100% agreement on this point. Are there cheaper ways of doing it? Yep, way cheaper, but only when counting by percentage spent and not absolute dollars and cents. Equilibrium is a one stop shop and no algae. I've tried concocting my own (a bit of work to get all the ingredients to be homogeneous), or buying cheaper GH boosters (these are the ones which causes loads of algae under identical tank conditions for some reason). For a 75 gallon tank, a little Equilibrium goes a long way. For fish only tanks other methods might make more sense, but for planted tanks I think Equilibrium is the only way to go. Just follow the instructions and it'll do its job. Dissolves quick and easy too.


----------



## Nobody1 (Dec 9, 2014)

2wheelsx2 said:


> I guess it's this one? Aqualife & Plant Full Spectrum Performance LED Strip Light | A3982 | Lighting | Fluval
> 
> Looks like it will perform ok but the spread might be a bit narrow for a 75 gallon. Certainly looks ok based on the pics but they can be a bit deceptive.
> 
> I think things will improve now that you will start following the EI specs. The 3/16 tsp of KH2PO4 is probably more important than the K2SO4 if you are dosing KNO3 3x a week already (plenty of K if you dose dry KNO3 and KH2PO4).


Thats the light.

I bought the wrong jobes plant sticks which had high P. Then had an algae bloom. Thats why I stopped P for a while. Now the lack of P is obvious on the plants.

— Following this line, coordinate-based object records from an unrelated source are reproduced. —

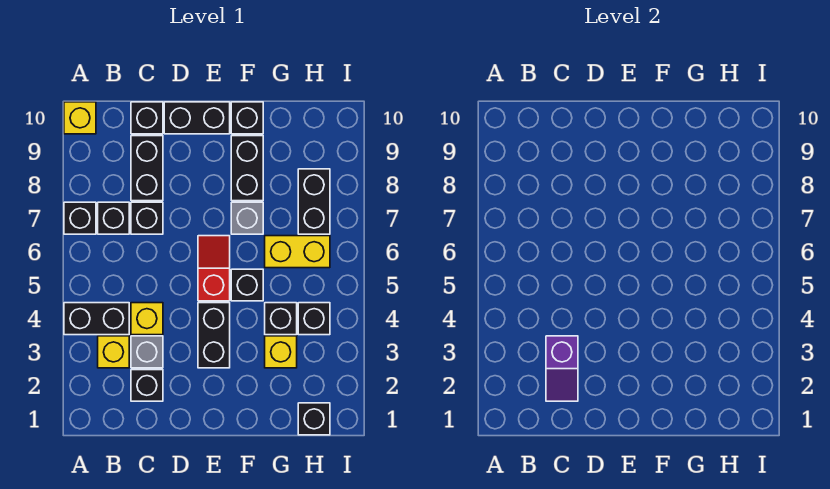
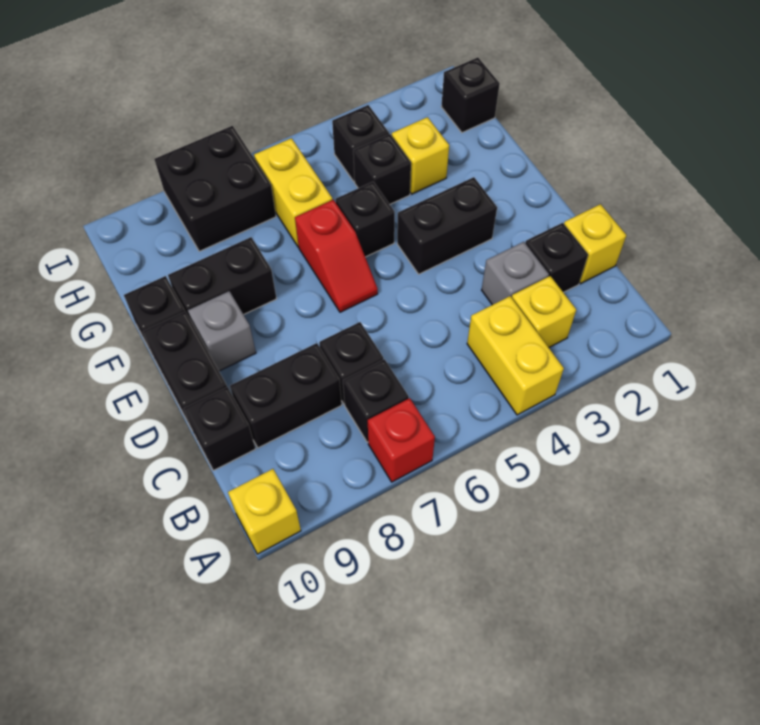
black 1x2 brick [64,303,129,335] -> yellow 1x2 brick [467,296,564,415]
black 1x1 brick [64,202,96,234] -> red 1x1 brick [368,398,435,482]
purple 1x2 slope [546,336,578,401] -> none
yellow 1x1 brick [131,303,163,335] -> yellow 1x1 brick moved to [564,204,626,284]
red 1x2 slope [198,236,230,301] -> red 1x2 slope turned to [295,200,378,312]
grey 1x1 brick [231,202,263,234] -> grey 1x1 brick moved to [188,291,256,371]
black 1x2 brick [298,169,330,234] -> black 2x2 brick [154,126,276,251]

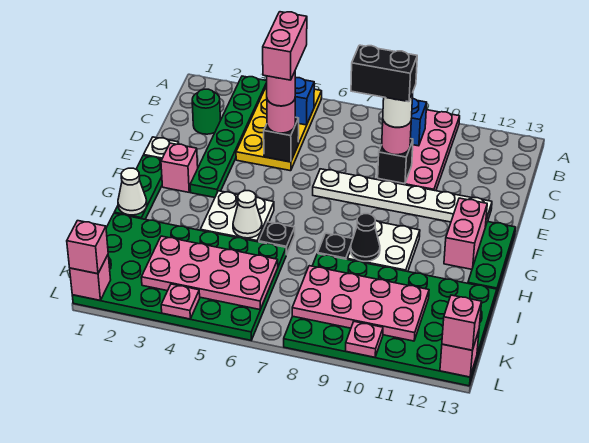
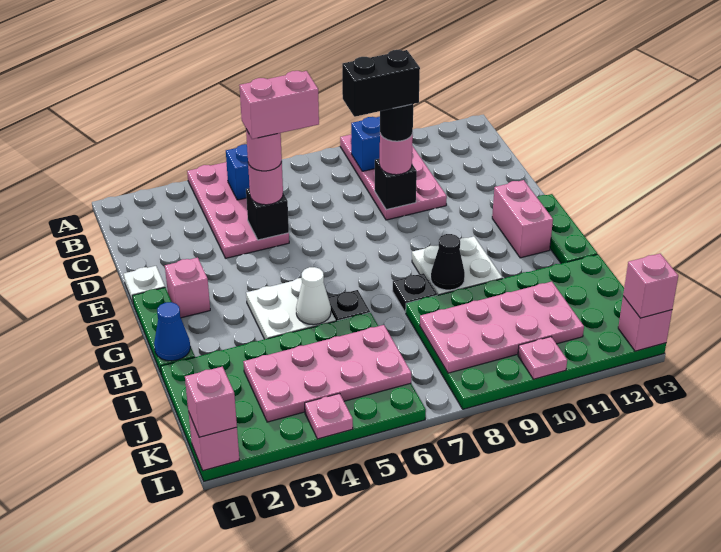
green 1x6 plate [190,76,267,197] -> none
yellow 2x4 plate [236,86,322,171] -> pink 2x4 plate [187,162,289,258]
green 1x1 round brick [192,89,220,134] -> none
pink 1x2 brick [263,12,307,80] -> pink 1x2 brick turned to [239,71,319,139]
white 1x1 round brick [383,93,413,127] -> black 1x1 round brick [380,104,413,141]
white 1x6 plate [313,169,492,227] -> none
white 1x1 cone [118,168,147,215] -> blue 1x1 cone [154,302,190,361]

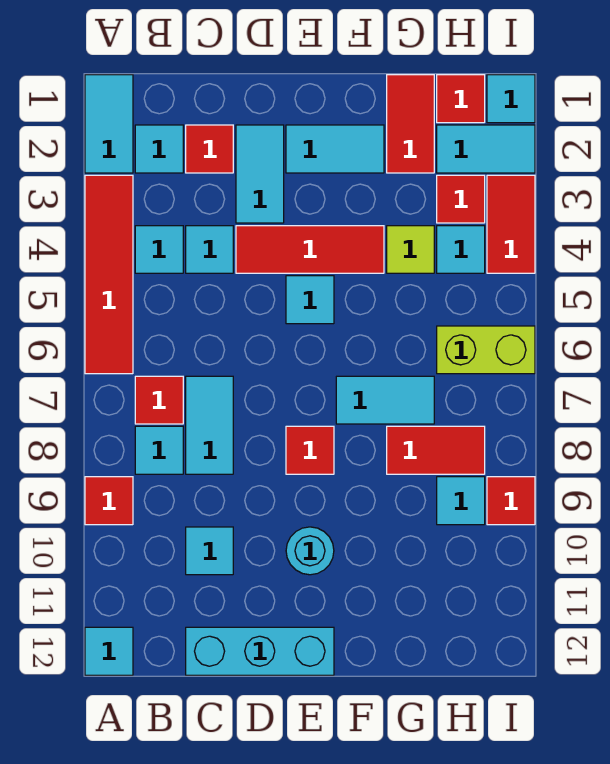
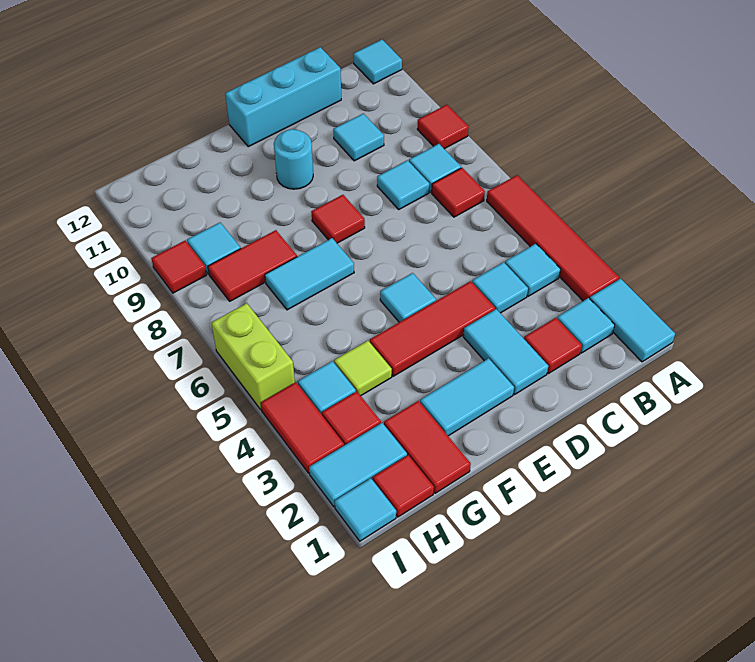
cyan 1x2 tile [186,376,233,474] -> cyan 1x1 tile [377,160,429,209]
lime 1x2 brick [437,326,535,374] -> lime 1x2 brick turned to [211,303,295,409]

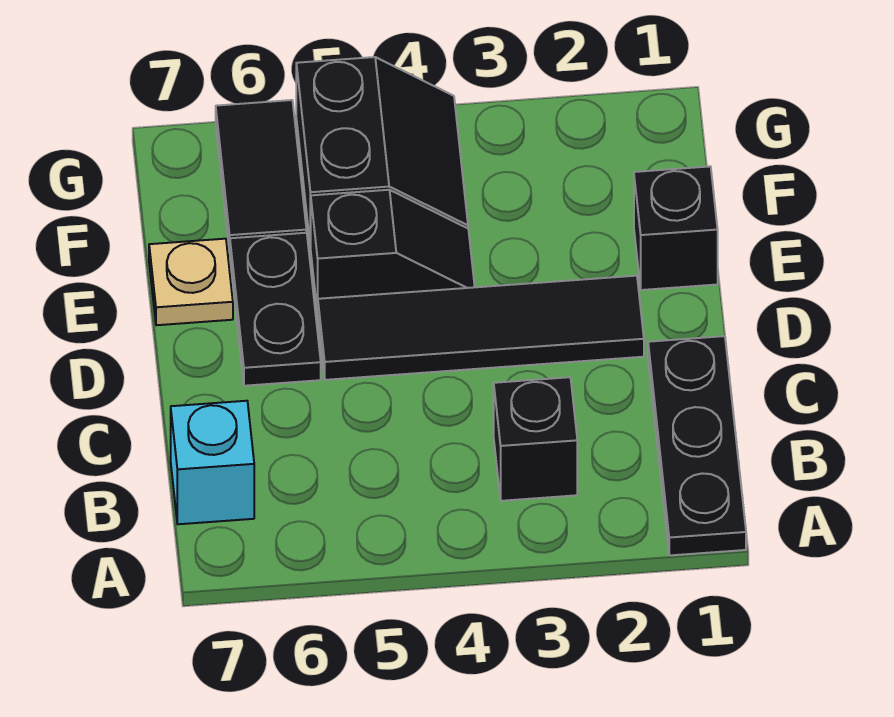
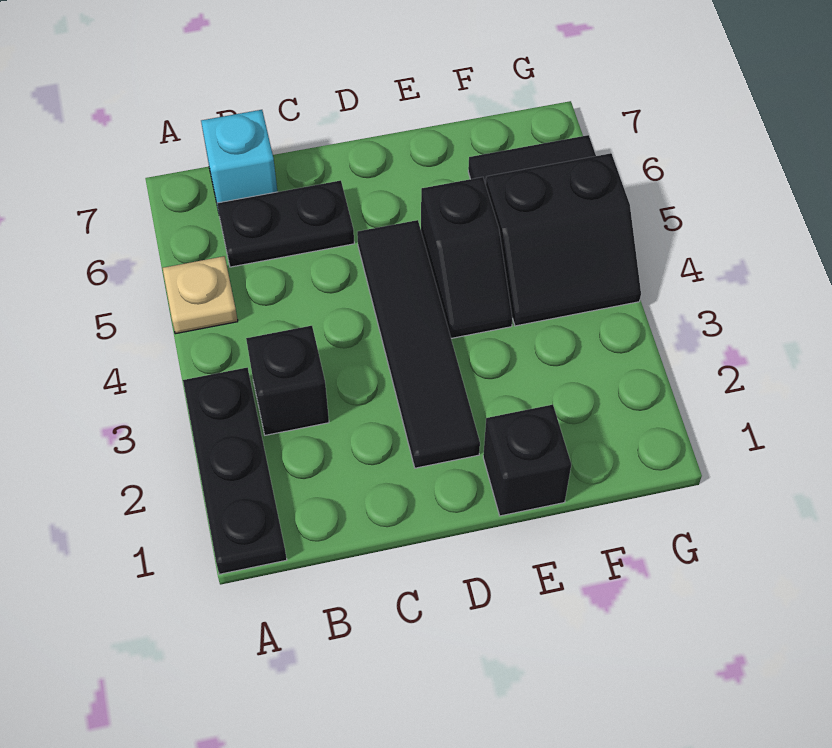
black 1x3 plate [648,336,746,555] -> black 1x3 plate turned to [183,368,287,574]
black 1x2 plate [230,233,321,386] -> black 1x2 plate moved to [217,180,354,267]
tan 1x1 plate [149,239,233,325] -> tan 1x1 plate moved to [163,256,238,334]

I was doing the tests wrong as I said but now N is 20. Should I keep it there or go down to 10.


----------



## Nobody1 (Dec 9, 2014)

Reckon said:


> I agree with 2wheelsx2, it's not going to be a potassium problem with all that spotting. It's either going to be a CO2 or NO3/PO4 balance issue.
> 
> It is unlikely that your NO3 is 0 since you've been dosing several days a week. Chiumanfu is right that you need to double check your testing method.
> 
> ...


I started it last November. I was doing all of the tests wrong. I described it earlier.

No kidding its a lot of work. Far more than I'm used to. In another province I had a 75 and all I had to do was change 20% water, add co2, Iron now and again and then take the lawnmower and weed whacker out to trim the plants. Loved that water.

I will look into Equilibrium. The co2 is at 3 bps.


----------



## jbyoung00008 (May 16, 2011)

I wouldnt use the jobes spikes. It may seem cheaper but the outcome is never good. Buy the proper ones from Seachem. J&L sells them cheap enough. Im following a similiar EI dosing schedule as posted on here. I havent had any issues. Also a Crosso Aka Beard algae eater always helps keep Algae in check


----------



## 2wheelsx2 (Apr 21, 2010)

Instead of using Jobe's just get these: Osmocote plus tabs

I pack my own or else I would just buy those. They work much better and won't cause all kinds of algae issues like the Jobes.


----------



## Nobody1 (Dec 9, 2014)

How do you pack your own osmocote?


----------



## Chiumanfu (Oct 30, 2014)

Search Youtube for "DIY Osmocote Root Tabs". I do this as well and it works just as good as the Seachem ones at a fraction of the price.






Dawna sells them in the classifieds for a really good price as well.


----------